In 2010, filmmaker Hal Jacobs heard about CGA from co-founder Bill Taft and from then on he was hooked. He soon had the idea to document the efforts of CGA and show the impact that services like these have on individuals. 

“I think there is a need to tell the stories of people in our community. People to me who are heroes - people who just don't talk the talk, but are walking the walk with their lives. And that's what Sarah has done,” he said.

Credit: Common Good Atlanta
Common Good Atlanta recipient

Over the past 13 years, CGA has come to partner with multiple professors and universities including Emory University, Georgia Tech, Morehouse College and many more.

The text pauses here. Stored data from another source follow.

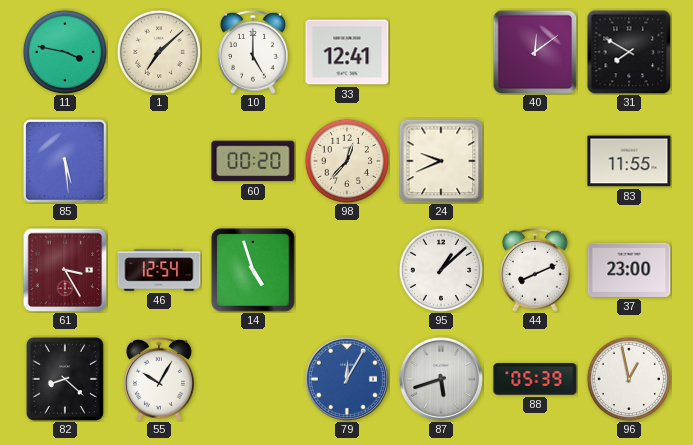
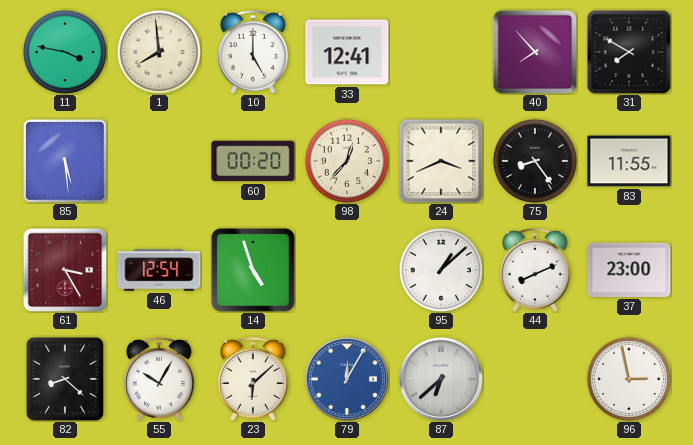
1: 7:08 -> 7:59
40: 12:09 -> 7:53
24: 9:41 -> 3:41
75: none -> 8:24
23: none -> 6:08
87: 5:42 -> 6:38
88: 05:39 -> none
96: 12:58 -> 2:58
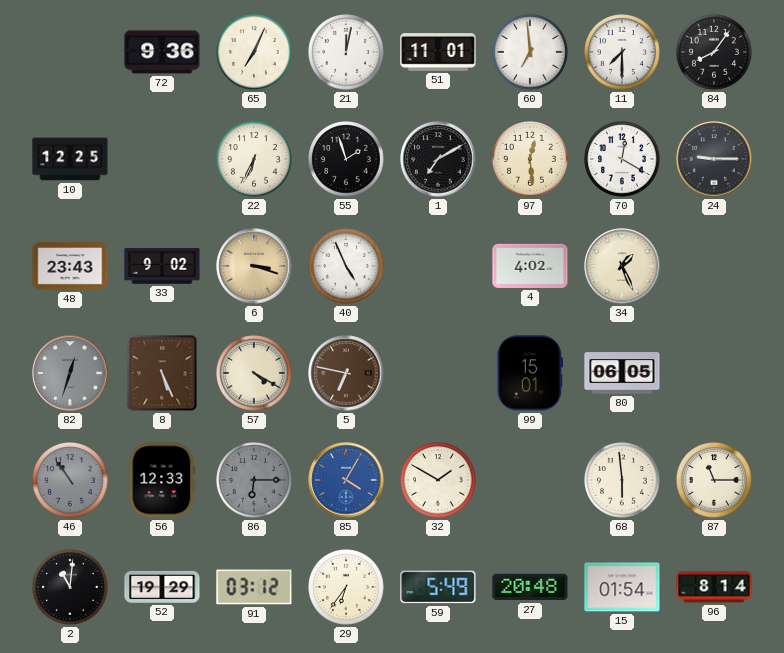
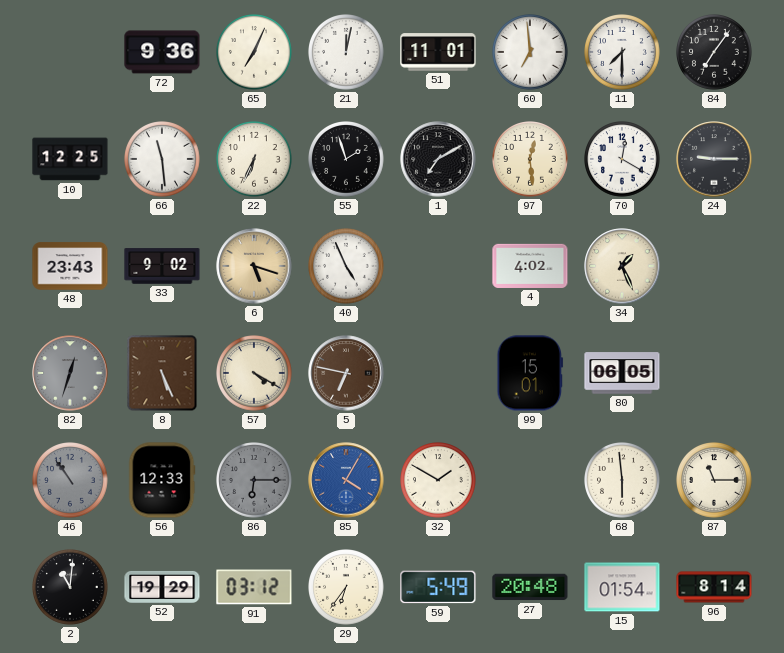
84: 8:06 -> 7:06
66: none -> 11:29
6: 3:18 -> 5:18
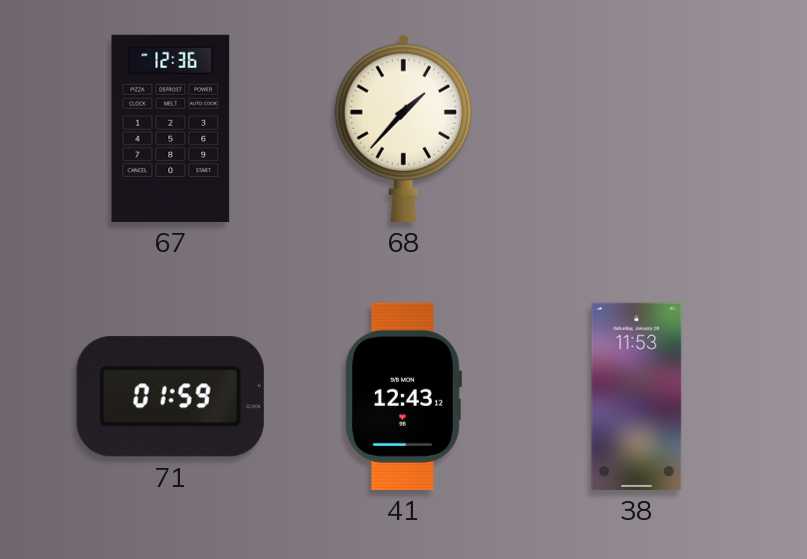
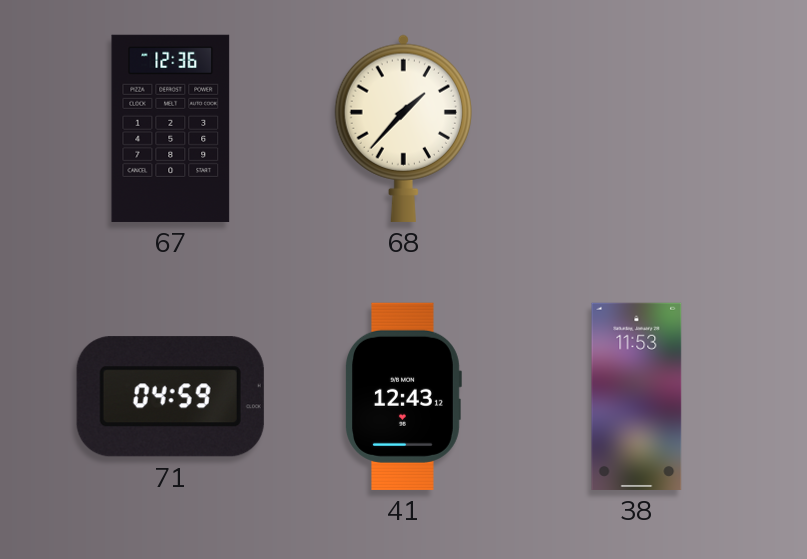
71: 01:59 -> 04:59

They have alumni and multiple success stories where CGA has made a path for a better future outside of prison.

Currently, CGA volunteers teach inside three men’s prisons and one woman’s prison. They have a waitlist of people wanting to get into the program. However, Higinbotham wants people to know at CGA is there to help and to be a community for people who are, or were, incarcerated.

“We'll help you with your statements, with letters of recommendation and with other hurdles that a lot of people face when they're applying to colleges. And then we also do a lot of enrichment activities. We go hiking together. We have a running and a cycling group. We do road races together, we play music together, we have picnics. So it's a lot of close friendships that were forged inside prison between faculty and students who continue to bring out the best in each other,” she said. 

Both Jacobs and Higinbotham are excited to tell the world their stories and the stories of those incarcerated, and they hope the audience will take as much away as they put in. 

“When you watch this brilliant documentary and you hear these people's stories, you hear their voices, you hear their deep wells of humanity. It can't be us and them anymore. It's there's a sense of deep and profound connection of community that comes out of a broader definition of citizenship,” Higinbotham said.

Jacobs echoed Higinbotham, adding that their work is helping form a more united community -- especially for those who are working to change and wanting to contribute.

“One thing is to remove the stigma of what people in prison are like and realizing that they're coming back into our communities and that we can't just shut them away," Jacobs said. "We need them to become part of the community and become leaders in the community."

The documentary “Breaking Down the Walls of Incarceration: Common Good Atlanta” airs Wednesday at the Plaza Theater in Atlanta at 7 p.m.